PATISSERIES, GATEAUX

Par: (pas credité)


Au XXème siècle, qu'est-ce qu'un pâtissier ? Un commerçant qui fabrique et vend des gâteaux. Mais le mot n'a pas toujours eu ce sens-là. Au Moyen Age, un pâtissier fait tout simplement des pâtes, comme son nom l'indique. Le verbe pâtisser vient par un dérivé du latin vulgaire, pasticium, du mot pasta, qui signifie pâte.

Le provençal pastitz et l'italien pasticcio ont eux aussi de cette même racine latine mais ont gardé le sens de " pâte ". Notons que dans certaines régions du sud-ouest on appelle pastis, non pas la boisson alcoolisée à l'anis, mais un petit pain à l'anis.

Le mot pâtisserie a donc d'abord désigné (XIVème siècle) la préparation de la pâte destinée à la confection de gâteaux de différentes sortes. Mais le mot renvoyait aussi à la réparation de pâtés, de tourtes, et autres pièces salées. Actuellement le mot pâtisserie désigne une préparation sucrée de pâte travaillée, cuite au four, garnie de crème ou de fruits, et destinée à être consommée en dessert. Le mot pâtisserie est aussi le terme générique pour désigner toutes sortes de gâteaux.

Les gâteaux maintenant. Le latin disposait de nombreux noms de gâteaux. Aucun n'a survécu en français. Le mot gâteau, lui est d'origine germanique. Il vient du francique wastil.
Sans nommer tous les noms des gâteaux, citons les termes les plus usités. Le mot tarte, par exemple, qui se trouve dès le Moyen Age. Peut-être son nom est-il une altération de tourte, qui lui vient du latin torta qui signifiait " gâteau rond ". ronde en effet, la tarte l'est le plus souvent, et elle a pour caractéristique d'être garnie généralement de fruits.

Le macaron apparaît déjà chez Rabelais.

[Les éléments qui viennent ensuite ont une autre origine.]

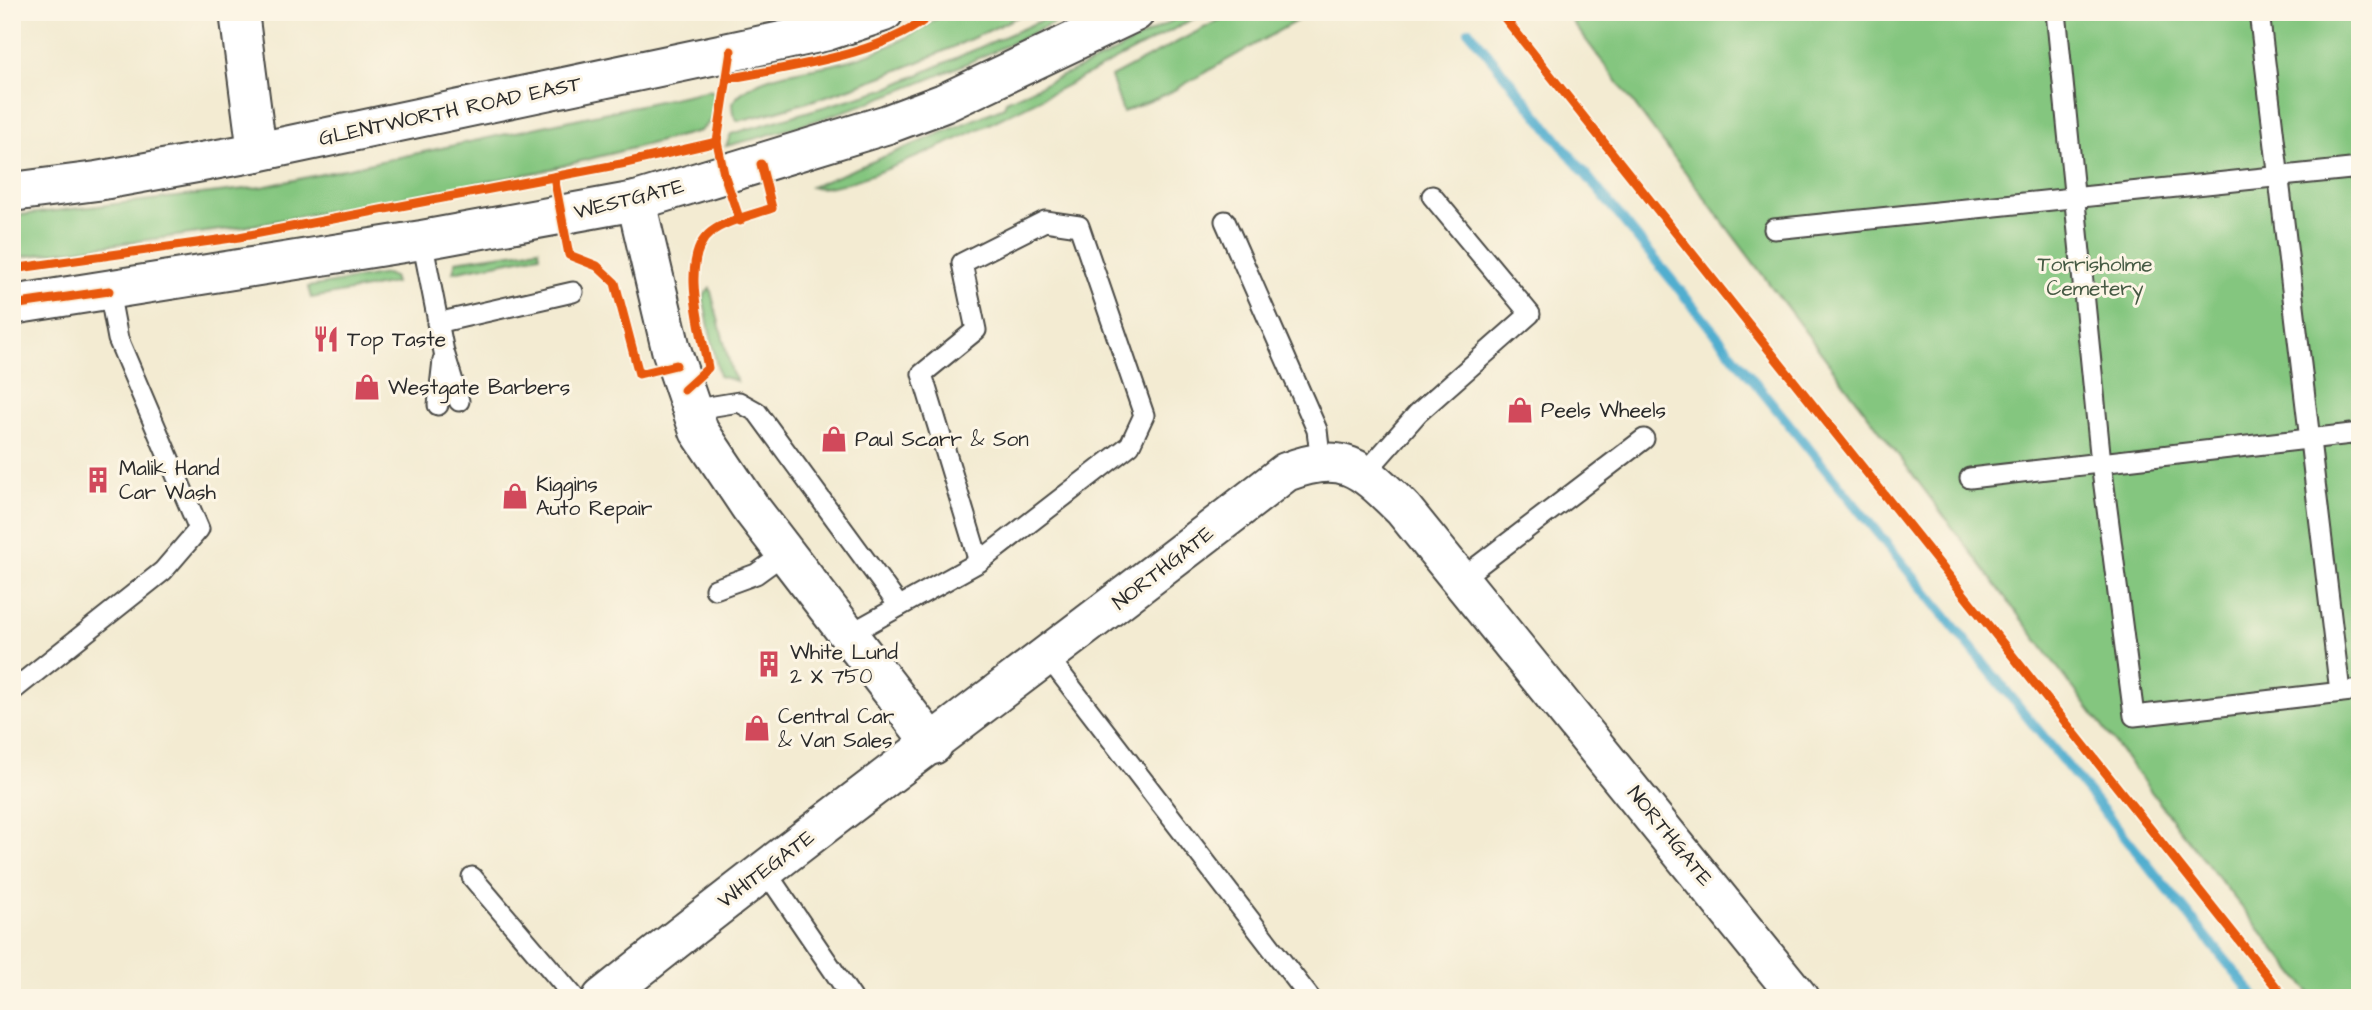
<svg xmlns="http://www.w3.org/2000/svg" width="2372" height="1010" font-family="'Architects Daughter',sans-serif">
<rect width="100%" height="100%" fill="#fcf5e5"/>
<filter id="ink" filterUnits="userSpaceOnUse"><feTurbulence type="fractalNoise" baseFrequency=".0143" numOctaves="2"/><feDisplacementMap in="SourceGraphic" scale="14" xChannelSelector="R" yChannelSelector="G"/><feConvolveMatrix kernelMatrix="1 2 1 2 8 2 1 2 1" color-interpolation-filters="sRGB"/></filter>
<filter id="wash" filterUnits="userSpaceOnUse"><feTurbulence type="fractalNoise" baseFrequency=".00686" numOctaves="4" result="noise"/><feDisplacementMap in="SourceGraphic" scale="28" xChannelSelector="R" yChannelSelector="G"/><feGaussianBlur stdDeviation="1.57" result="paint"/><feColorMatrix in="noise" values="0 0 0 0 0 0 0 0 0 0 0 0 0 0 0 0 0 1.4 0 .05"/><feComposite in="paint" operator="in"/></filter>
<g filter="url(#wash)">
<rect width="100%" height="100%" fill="#f3ebd2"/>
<g fill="#84c67f" stroke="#587855" stroke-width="2">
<path d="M945 12H1027C934 59 840 97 738 121L733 114 732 103C756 70 810 72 847 61 882 51 917 35 945 12Z"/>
<path d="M1060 12H1076C962 69 849 116 726 146L731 134 888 88Z"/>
<path d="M1188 12H1206C1144 45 863 199 811 187L1004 107 1006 101 1105 57Z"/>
<polygon points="1234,12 1312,12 1167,94 1123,112 1111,77"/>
<polygon points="1565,12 2360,12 2360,998 2314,998 2180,830"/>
<path d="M709 90 718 94C718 111 713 120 700 131L538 172 243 227 12 258V216L262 187Z"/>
<polygon points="539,249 540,255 453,272 456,261"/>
<polygon points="386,274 393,277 395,283 311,298 308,287"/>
<polygon points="710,288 732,373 737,381 719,376 703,297"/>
</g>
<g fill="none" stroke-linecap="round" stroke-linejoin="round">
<polyline stroke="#51aecf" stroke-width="10" points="1469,31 2256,998"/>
</g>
</g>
<g filter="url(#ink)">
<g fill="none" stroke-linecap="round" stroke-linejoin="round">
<g stroke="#494844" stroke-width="23">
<g id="service">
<polyline points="2056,12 2101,463 2134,716 2360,690"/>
<polyline points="2259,12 2340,692"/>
<polyline points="1225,221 1317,430 1321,463"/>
<polyline points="1774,229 2360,168"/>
<polyline points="422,240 444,352 459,401"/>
<polyline points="437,323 573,292"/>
<polyline points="438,405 443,360"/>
<polyline points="690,410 739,402 757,412 899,606"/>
<polyline points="1366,472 1418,413 1530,314 1432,196"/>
<polyline points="1970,478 2360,433"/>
<polyline points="1462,578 1644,439"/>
<polyline points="715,589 756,574 785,553"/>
<polyline points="848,635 979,562 1130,445 1144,415 1079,226 1045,221 962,263 976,330 922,374 979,562"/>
<polyline points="1048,657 1310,998"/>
<polyline points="12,691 163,571 199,529 118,339 109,291"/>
<polyline points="764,869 852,998"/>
<polyline points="472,877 575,998"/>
</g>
</g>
<g stroke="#494844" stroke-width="42">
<g id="minor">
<polyline points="239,12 257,152"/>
<polyline points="12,192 97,181 257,152 824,32 884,12"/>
<polyline points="636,201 671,349 699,431 750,507 933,745"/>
<path d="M602 998C827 818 1059 649 1286 472 1345 449 1363 470 1403 509L1799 998"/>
</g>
</g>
<g stroke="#494844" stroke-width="42">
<polyline id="tertiary" points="12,305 422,240 636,201 888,124 944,103 1135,12"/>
</g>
<use href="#service" stroke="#fff" stroke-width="19"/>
<use href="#minor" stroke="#fff" stroke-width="38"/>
<use href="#tertiary" stroke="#fff" stroke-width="38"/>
<g stroke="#fcf5e5" stroke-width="13">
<g id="cycleway">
<polyline points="1500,12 2285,998"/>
<polyline points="731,51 717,142 724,174 740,221"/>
<path d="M727 79C787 67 888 55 934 12"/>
<polyline points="554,177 569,255 597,266 615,283 639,374 676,365"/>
<polyline points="12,269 239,237 621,164 717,142"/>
<polyline points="12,305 109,291"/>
<path d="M684 390 708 368C702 333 678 257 711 232 727 220 753 215 772 208L761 164"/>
</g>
</g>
<use href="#cycleway" stroke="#e8590c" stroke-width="9"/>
</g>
</g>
<defs>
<g id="restaurant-bare" transform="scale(2.1)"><path d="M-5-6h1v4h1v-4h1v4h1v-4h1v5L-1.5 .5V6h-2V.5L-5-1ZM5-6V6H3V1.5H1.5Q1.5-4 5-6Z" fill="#d1495b" stroke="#fcf5e5" stroke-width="2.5" paint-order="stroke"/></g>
<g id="shop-bare" transform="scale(2.1)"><path d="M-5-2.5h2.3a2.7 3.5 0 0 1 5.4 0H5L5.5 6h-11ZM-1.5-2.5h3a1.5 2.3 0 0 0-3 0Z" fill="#d1495b" stroke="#fcf5e5" stroke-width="2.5" paint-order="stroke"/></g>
<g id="building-bare" transform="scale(2.1)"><path d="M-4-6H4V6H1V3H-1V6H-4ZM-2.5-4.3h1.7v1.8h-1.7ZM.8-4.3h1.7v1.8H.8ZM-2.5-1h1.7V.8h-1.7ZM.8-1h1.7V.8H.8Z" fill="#d1495b" stroke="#fcf5e5" stroke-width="2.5" paint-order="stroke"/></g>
</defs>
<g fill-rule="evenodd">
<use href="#restaurant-bare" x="326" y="339"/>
<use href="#shop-bare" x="367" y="387"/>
<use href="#shop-bare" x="1520" y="410"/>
<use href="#shop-bare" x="834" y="439"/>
<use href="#building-bare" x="98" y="480"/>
<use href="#shop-bare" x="515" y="496"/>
<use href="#building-bare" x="769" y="664"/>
<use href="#shop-bare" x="757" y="728"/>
</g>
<g text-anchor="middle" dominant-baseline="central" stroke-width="6" stroke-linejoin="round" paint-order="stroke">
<g font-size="21" fill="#2b2b2b" stroke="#fcf5e5">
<text transform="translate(450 111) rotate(-12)">GLENTWORTH ROAD EAST</text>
<text transform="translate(629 199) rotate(-14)">WESTGATE</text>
<text transform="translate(1163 568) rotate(-38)">NORTHGATE</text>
<text transform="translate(1670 836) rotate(51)">NORTHGATE</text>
<text transform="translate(766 869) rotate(-37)">WHITEGATE</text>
</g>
<g font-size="21" fill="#465a44" stroke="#fcf5e5">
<text x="2095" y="264">Torrisholme<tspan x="2095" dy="24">Cemetery</tspan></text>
</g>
<g font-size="21" fill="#2b2b2b" stroke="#fcf5e5" text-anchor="start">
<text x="347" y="339">Top Taste</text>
<text x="388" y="387">Westgate Barbers</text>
<text x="1541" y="410">Peels Wheels</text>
<text x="855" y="439">Paul Scarr &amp; Son</text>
<text x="119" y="468">Malik Hand<tspan x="119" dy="24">Car Wash</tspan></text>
<text x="536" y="484">Kiggins<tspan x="536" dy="24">Auto Repair</tspan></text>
<text x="790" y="652">White Lund<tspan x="790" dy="24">2 X 750</tspan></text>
<text x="778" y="716">Central Car<tspan x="778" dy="24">&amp; Van Sales</tspan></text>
</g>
</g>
<rect width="2372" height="1010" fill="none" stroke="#fcf5e5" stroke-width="42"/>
</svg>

Il vient de l'italien maccarone " quenelle ", lui-même dérivé du grec makari " pâte d'orge " et " pâte de fromage ". Origine qu'on retrouve encore dans macaronis, empruntés au pluriel du nom italien, et qui ne sont pas des gâteaux aux amandes comme le macaron, mais un aliment fait de pâtes.

Encore d'actualité, le petit four est pourtant une invention du XVIIIe siècle. Son nom vient de l'expression " pièce de four " qui se disait d'un gâteau cuit au four. A partir de 1774, les petits fours eurent tant de vogue, qu'ils donnèrent naissance à une nouvelle profession, celle de " pâtissier de petit four " que Brillat-Savarin dans sa Physiologie du goût (1825) décrit comme intermédiaire entre celle de pâtissier et de confiseur.

Le nom de certains gâteaux ont une origine plus anecdotique, comme le baba au rhum, sans doute dû à un nom polonais, que peut-être Stanislas Leczinski apporta en France en même temps que le gâteau.

Les noms de gâteaux se sont multipliés au XIXème et au XXème siècles, produits et baptisés au gré de l'imagination des pâtissiers. C'est ce qui explique le caractère anecdotique de beaucoup de ces désignations. Ainsi le Saint-Honoré créé en 1879 par le pâtissier parisien Chiboust, dut son nom à la rue où ce dernier exerçait son art. Mais le pâtissier lui-même baptisa de son propre nom, Chiboust, un gâteau de son invention.